期刊名称:Proceedings of the National Academy of Sciences
印刷版ISSN:0027-8424
电子版ISSN:1091-6490
出版年度:2004
卷号:101
期号:30
页码:11058-11063
DOI:10.1073/pnas.0307927101
语种:English
出版社:The National Academy of Sciences of the United States of America
摘要:The integrin {alpha}4{beta}1 (VLA-4) not only mediates the adhesion and transendothelial migration of leukocytes, but also provides costimulatory signals that contribute to the activation of T lymphocytes. However, the behavior of {alpha}4{beta}1 during the formation of the immune synapse is currently unknown.
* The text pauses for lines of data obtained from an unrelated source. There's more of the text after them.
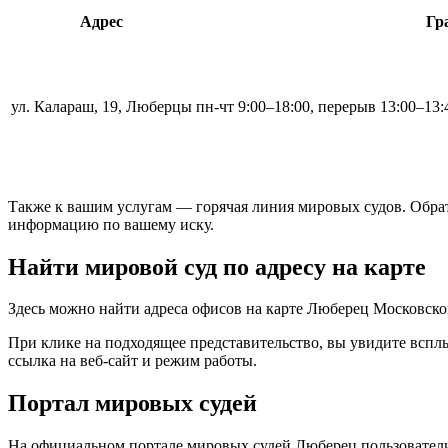
Адрес
Гр
ул. Калараш, 19, Люберцы
пн-чт 9:00–18:00, перерыв 13:00–13:
Также к вашим услугам — горячая линия мировых судов. Обрат
информацию по вашему иску.
Найти мировой суд по адресу на карте
Здесь можно найти адреса офисов на карте Люберец Московско
При клике на подходящее представительство, вы увидите вспл
ссылка на веб-сайт и режим работы.
Портал мировых судей
На официальном портале мировых судей Люберец пользователи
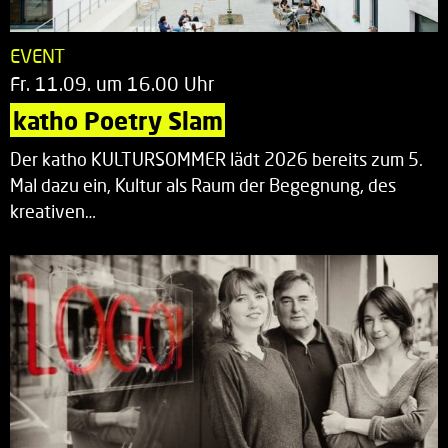
EVENT
Fr. 11.09. um 16.00 Uhr
katho Poetry Slam
Der katho KULTURSOMMER lädt 2026 bereits zum 5.
Mal dazu ein, Kultur als Raum der Begegnung, des
kreativen…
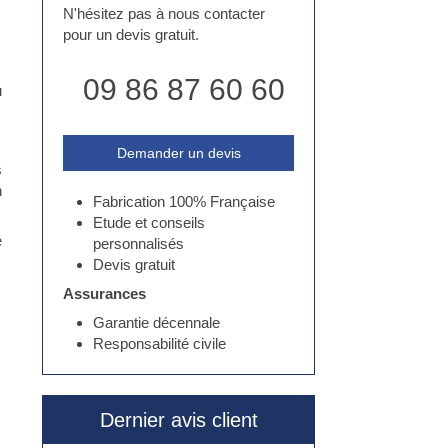
N'hésitez pas à nous contacter
pour un devis gratuit.
09 86 87 60 60
u
Demander un devis
s
n
Fabrication 100% Française
Etude et conseils
e
personnalisés
Devis gratuit
Assurances
Garantie décennale
Responsabilité civile
Dernier avis client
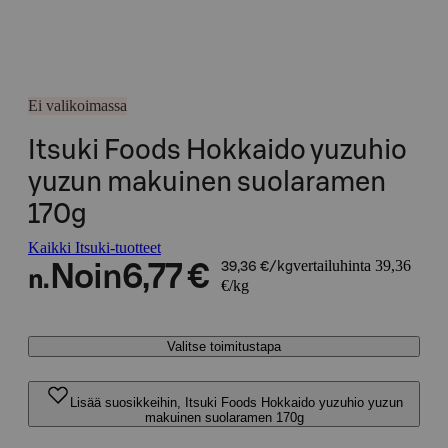
Ei valikoimassa
Itsuki Foods Hokkaido yuzuhio
yuzun makuinen suolaramen
170g
Kaikki Itsuki-tuotteet
vertailuhinta 39,36
Noin
6,77 €
39,36 €/kg
n.
€/kg
Valitse toimitustapa
Lisää suosikkeihin, Itsuki Foods Hokkaido yuzuhio yuzun
makuinen suolaramen 170g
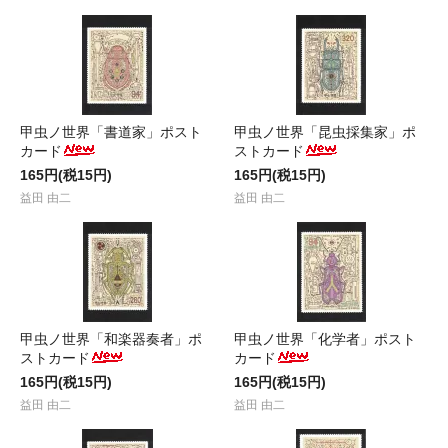
甲虫ノ世界「書道家」ポスト
甲虫ノ世界「昆虫採集家」ポ
カード
ストカード
165円(税15円)
165円(税15円)
益田 由二
益田 由二
甲虫ノ世界「和楽器奏者」ポ
甲虫ノ世界「化学者」ポスト
ストカード
カード
165円(税15円)
165円(税15円)
益田 由二
益田 由二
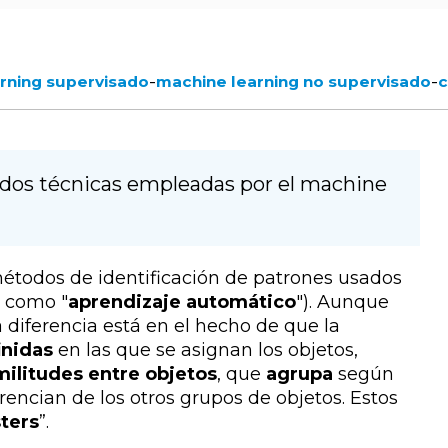
-
-
rning supervisado
machine learning no supervisado
c
on dos técnicas empleadas por el machine
 métodos de identificación de patrones usados
 como "
aprendizaje automático
"). Aunque
a diferencia está en el hecho de que la
inidas
en las que se asignan los objetos,
imilitudes entre objetos
, que
agrupa
según
rencian de los otros grupos de objetos. Estos
sters
”.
Here, we show that {alpha}4{beta}1 is recruited to both human and murine antigen-dependent immune synapses, when the antigen-presenting cell is a B lymphocyte or a dendritic cell, colocalizing with LFA-1 at the peripheral supramolecular activation complex. However, when conjugates are formed in the presence of anti-{alpha}4 antibodies, VLA-4 colocalizes with the CD3-{zeta} chain at the center of the synapse. In addition, antibody engagement of {alpha}4 integrin promotes polarization toward a T helper 1 (Th1) response in human in vitro models of CD4+ T cell differentiation and naive T cell priming by dendritic cells. The in vivo administration of anti-{alpha}4 integrin antibodies also induces an immune deviation to Th1 response that dampens a Th2-driven autoimmune nephritis in Brown Norway rats. These data reveal a regulatory role of {alpha}4 integrins on T lymphocyte-antigen presenting cell cognate immune interactions.